A 72-year-old Whiteford man has been sentenced to five years in federal prison after pleading guilty to possessing and distributing child pornography.
Michael Francis Chaney was sentenced in Baltimore Friday by U.S. District Judge Frederick Motz. Chaney will also be placed on five years supervised release when he leaves prison and will be required to register as a sex offender, according to the Maryland U.S. Attorney's Office, which announced the sentence.
Chaney pleaded guilty in May to one count of distributing child pornography and one count of possessing child pornography, according to court records.
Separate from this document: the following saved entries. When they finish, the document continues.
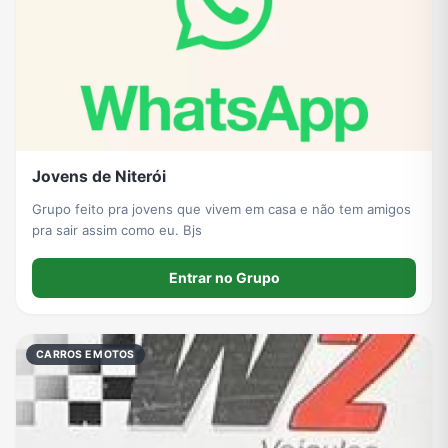
Jovens de Niterói
Grupo feito pra jovens que vivem em casa e não tem amigos
pra sair assim como eu. Bjs
Entrar no Grupo
CARROS E MOTOS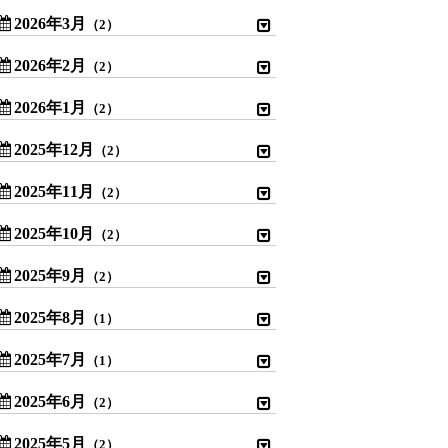
2026年3月
（2）
2026年2月
（2）
2026年1月
（2）
2025年12月
（2）
2025年11月
（2）
2025年10月
（2）
2025年9月
（2）
2025年8月
（1）
2025年7月
（1）
2025年6月
（2）
2025年5月
（2）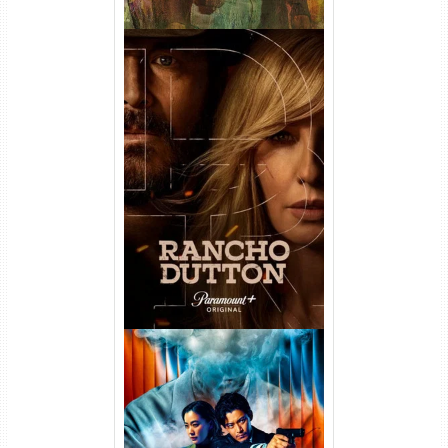
Rancho Dutton 1ª
Temporada Torrent (2026)
WEB-DL 1080p Dual Áudio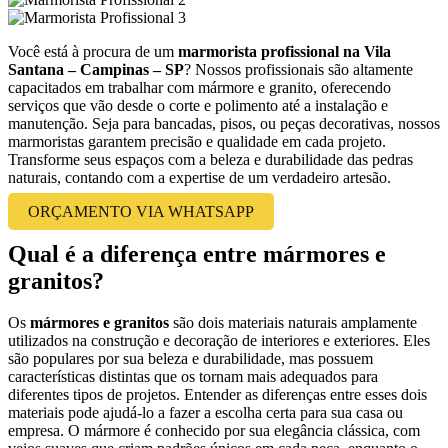
Você está à procura de um
marmorista profissional na Vila
Santana – Campinas – SP
? Nossos profissionais são altamente
capacitados em trabalhar com mármore e granito, oferecendo
serviços que vão desde o corte e polimento até a instalação e
manutenção. Seja para bancadas, pisos, ou peças decorativas, nossos
marmoristas garantem precisão e qualidade em cada projeto.
Transforme seus espaços com a beleza e durabilidade das pedras
naturais, contando com a expertise de um verdadeiro artesão.
ORÇAMENTO VIA WHATSAPP
Qual é a diferença entre mármores e
granitos?
Os
mármores e granitos
são dois materiais naturais amplamente
utilizados na construção e decoração de interiores e exteriores. Eles
são populares por sua beleza e durabilidade, mas possuem
características distintas que os tornam mais adequados para
diferentes tipos de projetos. Entender as diferenças entre esses dois
materiais pode ajudá-lo a fazer a escolha certa para sua casa ou
empresa. O mármore é conhecido por sua elegância clássica, com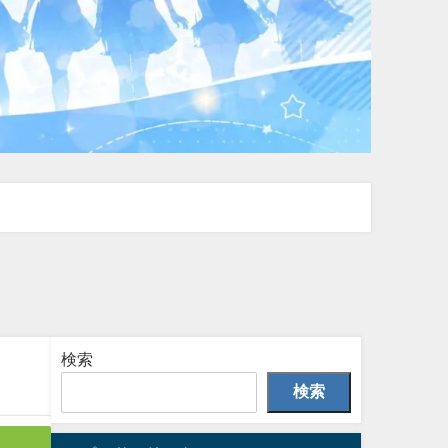
検索
検索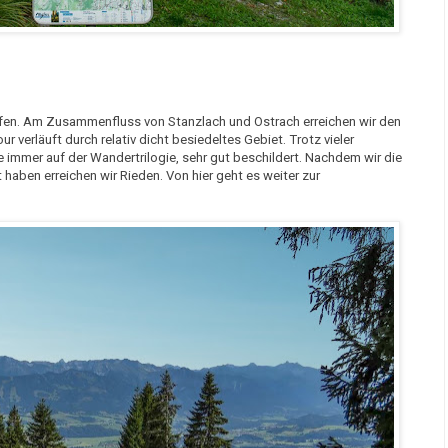
fen. Am Zusammenfluss von Stanzlach und Ostrach erreichen wir den
r verläuft durch relativ dicht besiedeltes Gebiet. Trotz vieler
immer auf der Wandertrilogie, sehr gut beschildert. Nachdem wir die
haben erreichen wir Rieden. Von hier geht es weiter zur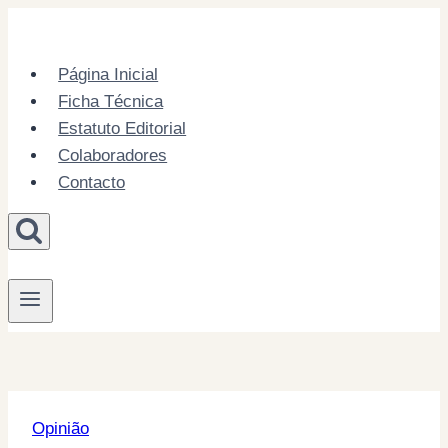
Skip
to
content
Página Inicial
Ficha Técnica
Estatuto Editorial
Colaboradores
Contacto
Opinião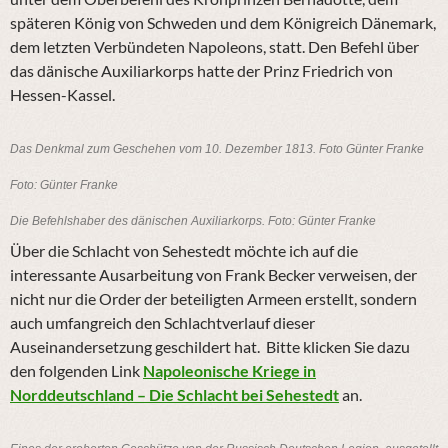
späteren König von Schweden und dem Königreich Dänemark,
dem letzten Verbündeten Napoleons, statt. Den Befehl über
das dänische Auxiliarkorps hatte der Prinz Friedrich von
Hessen-Kassel.
Das Denkmal zum Geschehen vom 10. Dezember 1813. Foto Günter Franke
Foto: Günter Franke
Die Befehlshaber des dänischen Auxiliarkorps. Foto: Günter Franke
Über die Schlacht von Sehestedt möchte ich auf die
interessante Ausarbeitung von Frank Becker verweisen, der
nicht nur die Order der beteiligten Armeen erstellt, sondern
auch umfangreich den Schlachtverlauf dieser
Auseinandersetzung geschildert hat. Bitte klicken Sie dazu
den folgenden Link
Napoleonische Kriege in
Norddeutschland – Die Schlacht bei Sehestedt
an.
According to stipulated facts in Chaney's plea agreement, over the course of several years he had used several email addresses to both send and receive images and videos of child pornography via the Internet.
An investigation confirmed that IP addresses to upload images on March 27, 2012 and Sept. 24, 2013 "resolved to the defendant's residence in Harford County," a search warrant was executed on Feb. 6, 2015, according to the statement of facts. Agents seized computers, flash drives and an external hard drive.
"Forensic analysis of the above referenced items revealed that all had images depicting minors engaged in sexually explicit conduct stored on them," according to the statement of facts.
There were approximately 1,941 videos and 23,381 images of child pornography seized, "which had been downloaded from various websites on the Internet, and the defendant [Chaney] had actively traded these images and videos of child pornography with other individuals via the Internet," according to the statement of facts.
"He [Chaney] pleaded guilty, went before the judge and received a mandatory five years that was called for," Chaney's attorney, Joseph P. Meadows of Bel Air, said Monday. "That's what the prosecution offered, and Mr. Chaney accepted a plea."
The case against Chaney was brought as part of Project Safe Childhood, a nationwide initiative launched in May 2006 by the Department of Justice to combat the growing epidemic of child sexual exploitation and abuse, according to the U.S. Attorney's Office.
U.S. Attorney Rod J. Rosenstein commended the U.S. Immigration and Customs Enforcement's Homeland Security Investigations office in Baltimore and the Maryland State Police for their work in the Chaney investigation. Asst. U.S. Attorney Judson T. Mihok prosecuted the case.